Metrics don’t lie, but they can be misleading when they only tell IT’s side of the story

In this Help Net Security interview, Rik Mistry, Managing Partner at Interval Group, discusses how to align IT strategy with business goals. He explains how security, governance, and orchestration shape IT operations and why early collaboration between IT and security leaders leads to better outcomes. Mistry also shares his perspective on automation and emerging technologies.

When you assess an organization’s IT strategy, what’s the signal that the strategy is genuinely aligned with business outcomes, not just labeled that way on paper?

One of the first things we look at is how an organisation’s IT defines success. IT KPIs, metrics and targets that closely match their business counterparts are a sign that IT and business are pulling in the same direction. Depending on the industry, examples of these might be customer retention, website conversion rates or order-to-cash cycle time.

If a CIO is focused only on uptime and IT project delivery, the strategy isn’t fully aligned, as although these are important IT metrics, they’re not what the business is concentrating on. We design target operating and governance models where business and technology priorities are reviewed in the same forum and where product teams have both IT and business accountability.

A useful test is to ask business leaders how clearly they can describe the IT roadmap and vice versa. In well-aligned organisations, both sides can explain not just what is being delivered, but why it matters commercially. Where that connection is missing, our work often involves redefining value streams, clarifying ownership and reshaping incentives so that business outcomes drive technology priorities, not the other way around.

Many organizations are shifting from “owning” infrastructure to “orchestrating” it across cloud, on-prem, and SaaS ecosystems. What competencies do you see becoming non-negotiable for IT teams in that transition?

We’re seeing an increased shift of requests for infrastructure “owners” to “orchestrators”, requiring a different mix of competencies. Skills in platform and integration architecture, API governance, automation and cloud security have become non-negotiable alongside the ability to manage multi-cloud suppliers and service-level accountability across an often-fragmented ecosystem.

Successful orchestration also depends on financial and operational literacy, teams need to understand cost optimisation, compliance-by-design and how to maintain performance and resilience without direct ownership. That shift demands both technical breadth and strategic coordination.

While many organisations can embrace orchestration, those in critical infrastructure or highly regulated sectors still need to retain ownership of certain components, as the recent AWS outage reminded everyone, resilience and control are not optional.

CISOs and CIOs are often aligned in theory but misaligned in execution. What practical patterns distinguish organizations where security and IT operate as strategic partners rather than friction points?

The best partnerships happen when security is built into the approach, rather than added for compliance later. In practice, this means embedding security architects into product, project and infrastructure teams and treating security KPIs (e.g. time to patch or zero-trust coverage) as shared metrics across the CISO and CIO desks.

A few years ago, I led a global programme at one of the world’s largest enterprises to migrate to a cloud productivity platform. Bringing the CISO into the planning early was absolutely critical to its success. Those transparent discussions between the programme and security teams not only accelerated internal approval but also prompted the vendor to implement several product changes to meet the stringent compliance requirements of the DACH region. It was a great example of how involving security leaders early transforms them from “gatekeepers” into enablers of innovation.

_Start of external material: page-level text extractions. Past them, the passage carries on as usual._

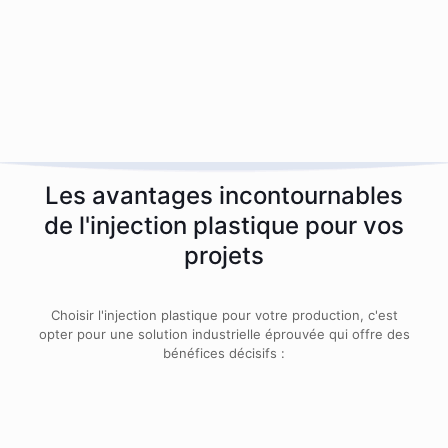
nouveau cycle commence.
Les avantages incontournables
de l'injection plastique pour vos
projets
Choisir l'injection plastique pour votre production, c'est
opter pour une solution industrielle éprouvée qui offre des
bénéfices décisifs :
Grande précision et complexité
Capacité à produire des pièces aux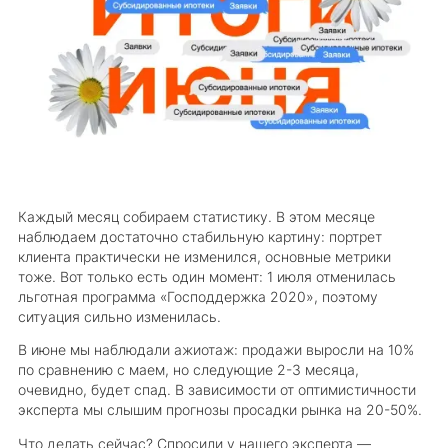
Каждый месяц собираем статистику. В этом месяце
наблюдаем достаточно стабильную картину: портрет
клиента практически не изменился, основные метрики
тоже. Вот только есть один момент: 1 июля отменилась
льготная программа «Господдержка 2020», поэтому
ситуация сильно изменилась.
В июне мы наблюдали ажиотаж: продажи выросли на 10%
по сравнению с маем, но следующие 2-3 месяца,
очевидно, будет спад. В зависимости от оптимистичности
эксперта мы слышим прогнозы просадки рынка на 20-50%.
Что делать сейчас? Спросили у нашего эксперта —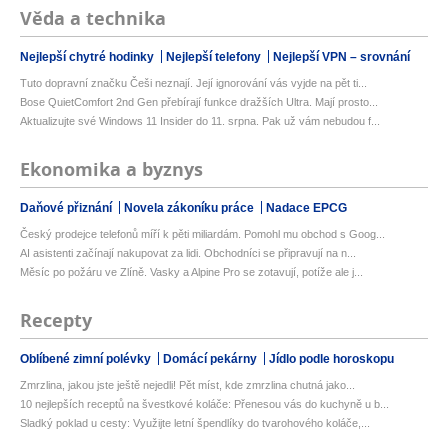
Věda a technika
Nejlepší chytré hodinky
Nejlepší telefony
Nejlepší VPN – srovnání
Tuto dopravní značku Češi neznají. Její ignorování vás vyjde na pět ti...
Bose QuietComfort 2nd Gen přebírají funkce dražších Ultra. Mají prosto...
Aktualizujte své Windows 11 Insider do 11. srpna. Pak už vám nebudou f...
Ekonomika a byznys
Daňové přiznání
Novela zákoníku práce
Nadace EPCG
Český prodejce telefonů míří k pěti miliardám. Pomohl mu obchod s Goog...
AI asistenti začínají nakupovat za lidi. Obchodníci se připravují na n...
Měsíc po požáru ve Zlíně. Vasky a Alpine Pro se zotavují, potíže ale j...
Recepty
Oblíbené zimní polévky
Domácí pekárny
Jídlo podle horoskopu
Zmrzlina, jakou jste ještě nejedli! Pět míst, kde zmrzlina chutná jako...
10 nejlepších receptů na švestkové koláče: Přenesou vás do kuchyně u b...
Sladký poklad u cesty: Využijte letní špendlíky do tvarohového koláče,...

Infrastructure automation promises efficiency but can also accelerate mistakes. How do you recommend organizations strike the right balance between automated workflows and human oversight?

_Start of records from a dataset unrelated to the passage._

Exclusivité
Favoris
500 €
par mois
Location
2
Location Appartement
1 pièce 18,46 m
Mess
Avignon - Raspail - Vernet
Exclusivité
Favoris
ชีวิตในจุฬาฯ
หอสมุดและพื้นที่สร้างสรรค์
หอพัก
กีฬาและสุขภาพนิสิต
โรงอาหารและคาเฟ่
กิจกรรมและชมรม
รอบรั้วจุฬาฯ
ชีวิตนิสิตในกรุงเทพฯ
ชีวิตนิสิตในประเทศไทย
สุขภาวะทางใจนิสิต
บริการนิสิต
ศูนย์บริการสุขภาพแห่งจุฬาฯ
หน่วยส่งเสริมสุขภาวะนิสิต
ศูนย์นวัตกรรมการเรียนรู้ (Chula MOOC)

We recommend automating repeatable, low-risk activities (e.g. provisioning, monitoring, compliance checks) but keeping human validation in high-impact workflows like production changes or incident response. Mature organisations combine automated enforcement with human review of exceptions. The goal is to use automation to surface decisions faster, not to remove decision-making entirely.

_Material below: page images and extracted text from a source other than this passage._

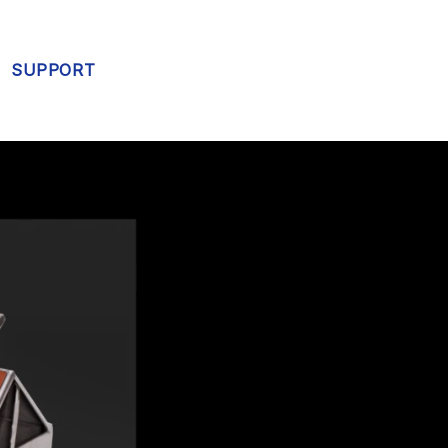
SUPPORT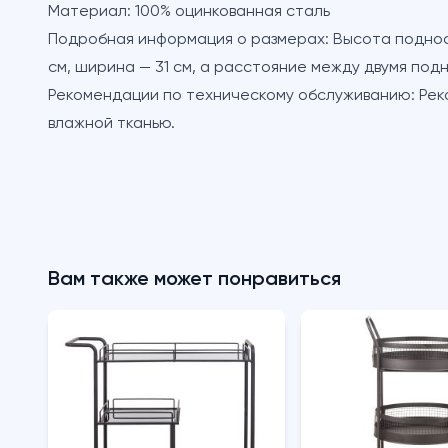
Материал:
100% оцинкованная сталь
Подробная информация о размерах:
Высота подноса
см, ширина — 31 см, а расстояние между двумя под
Рекомендации по техническому обслуживанию:
Рек
влажной тканью.
Вам также может понравиться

On infrastructure automation projects, we use an automation assessment model that classifies each process by risk, recurrence, and reversibility. If a task is high-risk or hard to reverse, we build in human approval checkpoints, while low-risk, high-frequency tasks move into automated workflows. This provides efficiency gains without eroding accountability or control.

When evaluating emerging technologies, what’s your framework for distinguishing between durable strategic value and short-term hype?

To evaluate emerging technologies, we focus on three key areas: business relevance, ecosystem maturity and organisational readiness. A technology has durable value when it improves core business outcomes, integrates well into existing processes and the organisation has the capability to adopt it responsibly. Hype technologies usually score high on optics / UX but low on operational readiness or proven return on investment. 

Personally, I like to look at whether it solves a recurring pain point or just adds novelty. I also factor in organisational size and maturity (what’s viable for a startup isn’t always realistic for a global enterprise) and I generally start from a position of scepticism, as most new technologies need several years of evolution before they’re enterprise ready.